Record excerpts Start Marker
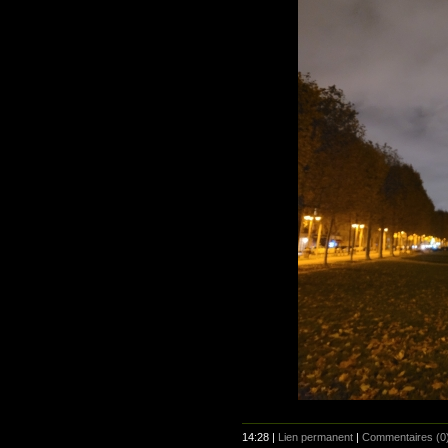
14:28 |
Lien permanent
|
Commentaires (0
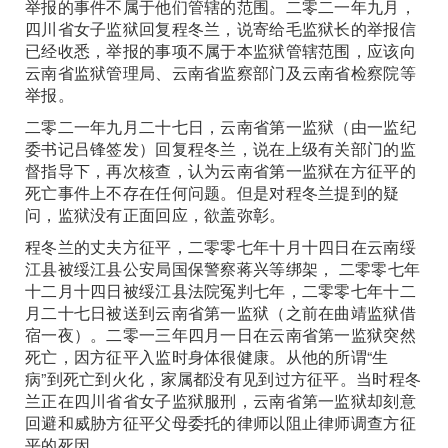
举报的事件不属于他们管辖的范围。二零二一年九月，
四川省女子监狱回复程冬兰，说寄给毛监狱长的举报信
已经收悉，举报的事项不属于本监狱管辖范围，应该向
云南省监狱管理局、云南省监察部门及云南省检察院等
举报。
二零二一年九月二十七日，云南省第一监狱（由一监纪
委书记吕锋签发）回复程冬兰，说在上级有关部门的监
督指导下，再次核查，认为云南省第一监狱在方征平的
死亡事件上不存在任何问题。但是对程冬兰提到的疑
问，监狱没有正面回应，欲盖弥彰。
程冬兰的丈夫方征平，二零零七年十月十四日在云南绥
江县被绥江县公安局国保警察蒋兴等绑架， 二零零七年
十二月十四日被绥江县法院冤判七年，二零零七年十二
月二十七日被送到云南省第一监狱（之前在曲靖监狱借
宿一夜）。二零一三年四月一日在云南省第一监狱突然
死亡，因方征平入监时身体很健康。从他的所谓“生
病”到死亡到火化，家属都没有见到过方征平。当时程冬
兰正在四川省省女子监狱服刑，云南省第一监狱却刻意
回避和威胁方征平父母委托的律师以阻止律师调查方征
平的死因。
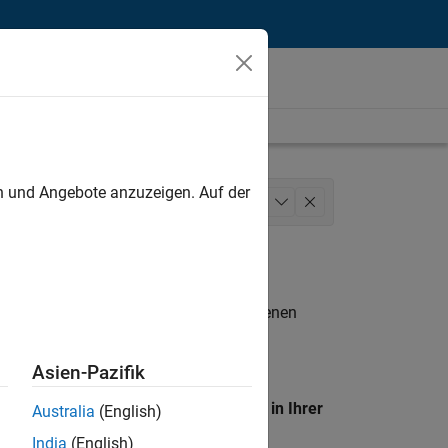
unt
en und Angebote anzuzeigen. Auf der
Program Management
+
1
n entsprechen.
eigen
. Wenn Sie noch immer keine offenen
 Mitglied unseres
Talent-Netzwerks
, um
Asien-Pazifik
en Standort, um alle Stellenangebote in Ihrer
Australia
(English)
India
(English)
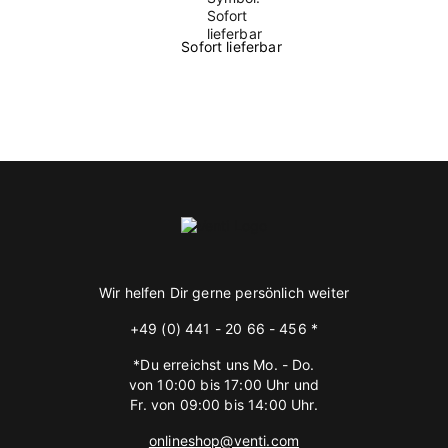
Sofort lieferbar
Wir helfen Dir gerne persönlich weiter
+49 (0) 441 - 20 66 - 456 *
*Du erreichst uns Mo. - Do.
von 10:00 bis 17:00 Uhr und
Fr. von 09:00 bis 14:00 Uhr.
onlineshop@venti.com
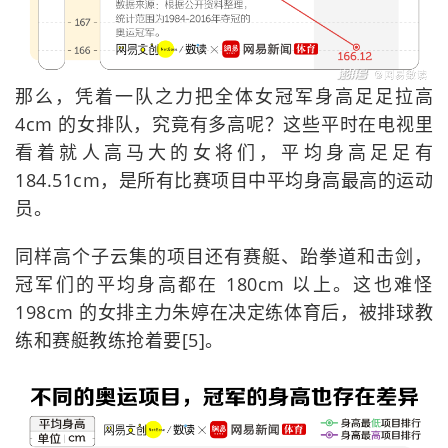
那么，凭着一队之力把全体女冠军身高足足拉高
4cm 的女排队，究竟有多高呢？这些平时在电视里
看着就人高马大的女将们，平均身高足足有
184.51cm，是所有比赛项目中平均身高最高的运动
员。
同样高个子云集的项目还有赛艇、跆拳道和击剑，
冠军们的平均身高都在 180cm 以上。这也难怪
198cm 的女排主力朱婷在决定练体育后，被排球教
练和赛艇教练抢着要[5]。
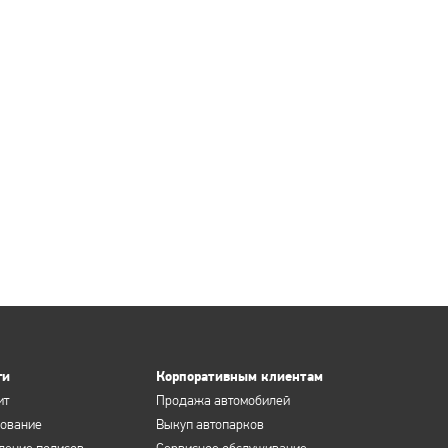
ги
Корпоративным клиентам
ит
Продажа автомобилей
хование
Выкуп автопарков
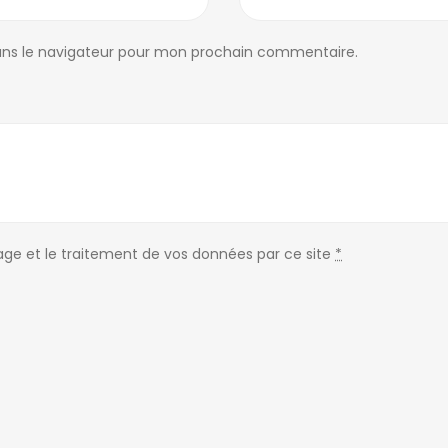
ans le navigateur pour mon prochain commentaire.
kage et le traitement de vos données par ce site
*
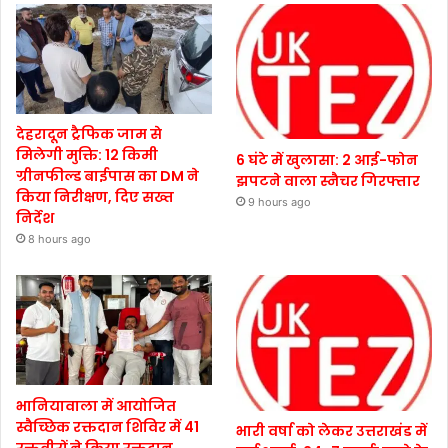
देहरादून ट्रैफिक जाम से
मिलेगी मुक्ति: 12 किमी
6 घंटे में खुलासा: 2 आई-फोन
ग्रीनफील्ड बाईपास का DM ने
झपटने वाला स्नैचर गिरफ्तार
किया निरीक्षण, दिए सख्त
9 hours ago
निर्देश
8 hours ago
भानियावाला में आयोजित
स्वैच्छिक रक्तदान शिविर में 41
भारी वर्षा को लेकर उत्तराखंड में
रक्तवीरों ने किया रक्तदान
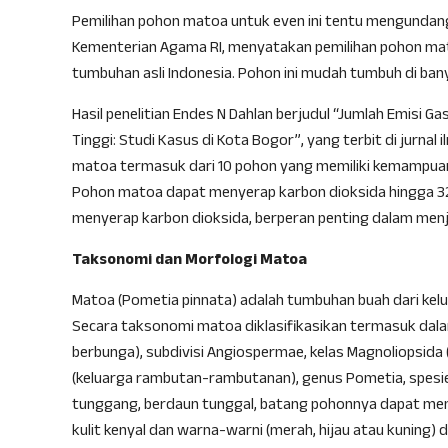
Pemilihan pohon matoa untuk even ini tentu mengundang
Kementerian Agama RI, menyatakan pemilihan pohon ma
tumbuhan asli Indonesia. Pohon ini mudah tumbuh di banya
Hasil penelitian Endes N Dahlan berjudul “Jumlah Emisi 
Tinggi: Studi Kasus di Kota Bogor”, yang terbit di jurna
matoa termasuk dari 10 pohon yang memiliki kemampuan 
Pohon matoa dapat menyerap karbon dioksida hingga 3
menyerap karbon dioksida, berperan penting dalam men
Taksonomi dan Morfologi Matoa
Matoa (Pometia pinnata) adalah tumbuhan buah dari kelua
Secara taksonomi matoa diklasifikasikan termasuk dala
berbunga), subdivisi Angiospermae, kelas Magnoliopsida (
(keluarga rambutan-rambutanan), genus Pometia, spesi
tunggang, berdaun tunggal, batang pohonnya dapat menc
kulit kenyal dan warna-warni (merah, hijau atau kuning)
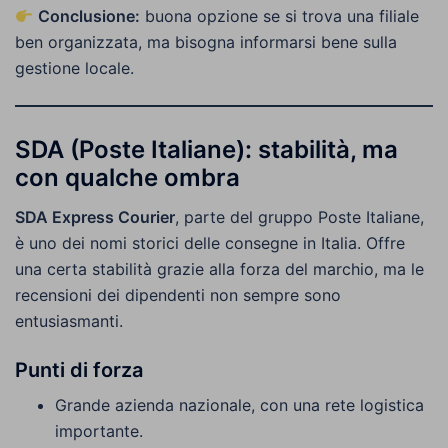
Conclusione:
buona opzione se si trova una filiale
ben organizzata, ma bisogna informarsi bene sulla
gestione locale.
SDA (Poste Italiane): stabilità, ma
con qualche ombra
SDA Express Courier
, parte del gruppo Poste Italiane,
è uno dei nomi storici delle consegne in Italia. Offre
una certa stabilità grazie alla forza del marchio, ma le
recensioni dei dipendenti non sempre sono
entusiasmanti.
Punti di forza
Grande azienda nazionale, con una rete logistica
importante.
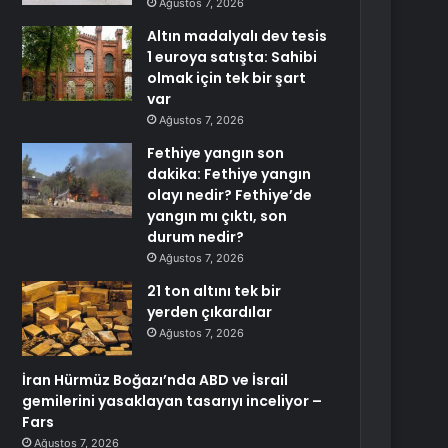
Ağustos 7, 2026
Altın madalyalı dev tesis
1 euroya satışta: Sahibi
olmak için tek bir şart
var
Ağustos 7, 2026
Fethiye yangın son
dakika: Fethiye yangın
olayı nedir? Fethiye’de
yangın mı çıktı, son
durum nedir?
Ağustos 7, 2026
21 ton altını tek bir
yerden çıkardılar
Ağustos 7, 2026
İran Hürmüz Boğazı’nda ABD ve İsrail
gemilerini yasaklayan tasarıyı inceliyor –
Fars
Ağustos 7, 2026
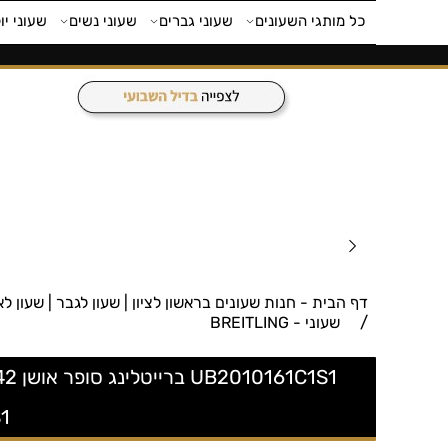
כל מותגי השעונים
שעוני גברים
שעוני נשים
שעוני יו
דף הבית - חנות שעונים בראשון לציון | שעון לגבר | שעון לאישה | חנות 
/
שעוני - BREITLING
1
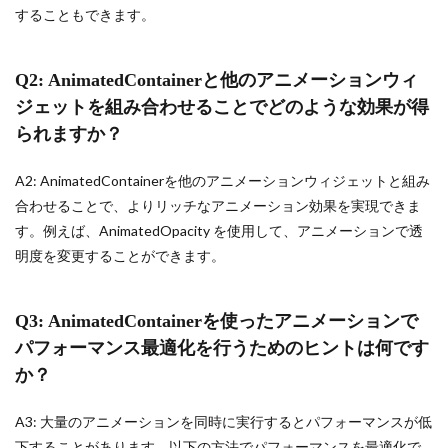
することもできます。
Q2: AnimatedContainerと他のアニメーションウィ
ジェットを組み合わせることでどのような効果が得
られますか？
A2: AnimatedContainerを他のアニメーションウィジェットと組み
合わせることで、よりリッチなアニメーション効果を実現できま
す。例えば、AnimatedOpacity を使用して、アニメーションで透
明度を変更することができます。
Q3: AnimatedContainerを使ったアニメーションで
パフォーマンス最適化を行うためのヒントは何です
か？
A3: 大量のアニメーションを同時に実行するとパフォーマンスが低
下することがあります。以下の方法でパフォーマンスを最適化で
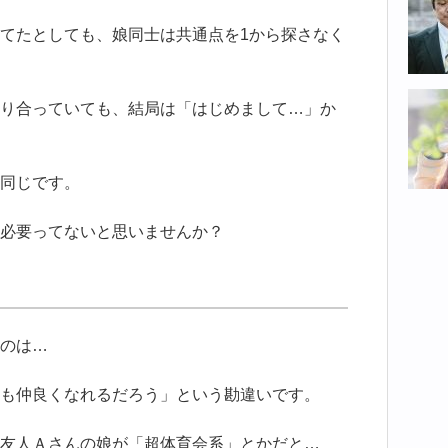
てたとしても、娘同士は共通点を1から探さなく
り合っていても、結局は「はじめまして…」か
同じです。
必要ってないと思いませんか？
のは…
も仲良くなれるだろう」という勘違いです。
友人Ａさんの娘が「超体育会系」とかだと…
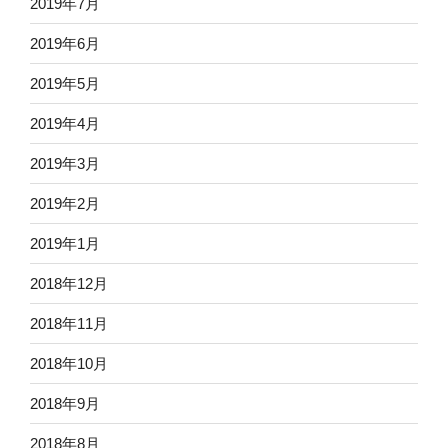
2019年7月
2019年6月
2019年5月
2019年4月
2019年3月
2019年2月
2019年1月
2018年12月
2018年11月
2018年10月
2018年9月
2018年8月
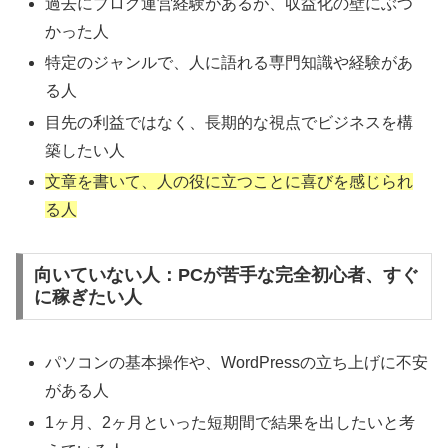
過去にブログ運営経験があるが、収益化の壁にぶつ
かった人
特別メソッドを詳細確認
特定のジャンルで、人に語れる専門知識や経験があ
る人
目先の利益ではなく、長期的な視点でビジネスを構
築したい人
文章を書いて、人の役に立つことに喜びを感じられ
る人
向いていない人：PCが苦手な完全初心者、すぐ
に稼ぎたい人
パソコンの基本操作や、WordPressの立ち上げに不安
がある人
1ヶ月、2ヶ月といった短期間で結果を出したいと考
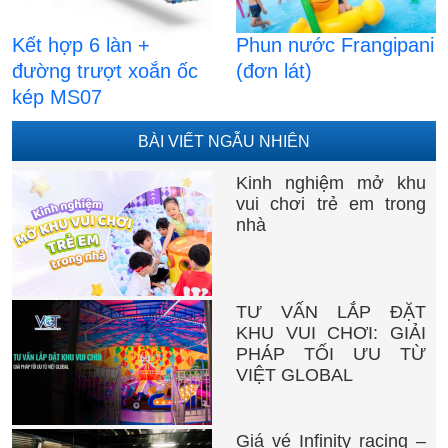
Kết hợp 6 làn +
Phun nước Frangipani
đường trượt xoắn ốc
(đơn lát)
kép MS07
BÀI VIẾT NGẪU NHIÊN
Kinh nghiệm mở khu
vui chơi trẻ em trong
nhà
TƯ VẤN LẮP ĐẶT
KHU VUI CHƠI: GIẢI
PHÁP TỐI ƯU TỪ
VIỆT GLOBAL
Giá vé Infinity racing –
Record excerpts End Marker
= Problem to solve =
Your task is to return the lines above, from the first one up to and including the line containing "20 66 - 456 *", minus any pictures.

= Solution for this exercise =
14:28 |
Lien permanent
|
Commentaires (0
举报的事件不属于他们管辖的范围。二零二一年九月，
四川省女子监狱回复程冬兰，说寄给毛监狱长的举报信
已经收悉，举报的事项不属于本监狱管辖范围，应该向
云南省监狱管理局、云南省监察部门及云南省检察院等
举报。
二零二一年九月二十七日，云南省第一监狱（由一监纪
委书记吕锋签发）回复程冬兰，说在上级有关部门的监
督指导下，再次核查，认为云南省第一监狱在方征平的
死亡事件上不存在任何问题。但是对程冬兰提到的疑
问，监狱没有正面回应，欲盖弥彰。
程冬兰的丈夫方征平，二零零七年十月十四日在云南绥
江县被绥江县公安局国保警察蒋兴等绑架， 二零零七年
十二月十四日被绥江县法院冤判七年，二零零七年十二
月二十七日被送到云南省第一监狱（之前在曲靖监狱借
宿一夜）。二零一三年四月一日在云南省第一监狱突然
死亡，因方征平入监时身体很健康。从他的所谓“生
病”到死亡到火化，家属都没有见到过方征平。当时程冬
兰正在四川省省女子监狱服刑，云南省第一监狱却刻意
回避和威胁方征平父母委托的律师以阻止律师调查方征
平的死因。
unt
en und Angebote anzuzeigen. Auf der
Program Management
+
1
n entsprechen.
eigen
. Wenn Sie noch immer keine offenen
 Mitglied unseres
Talent-Netzwerks
, um
Asien-Pazifik
en Standort, um alle Stellenangebote in Ihrer
Australia
(English)
India
(English)
Sofort lieferbar
Wir helfen Dir gerne persönlich weiter
+49 (0) 441 - 20 66 - 456 *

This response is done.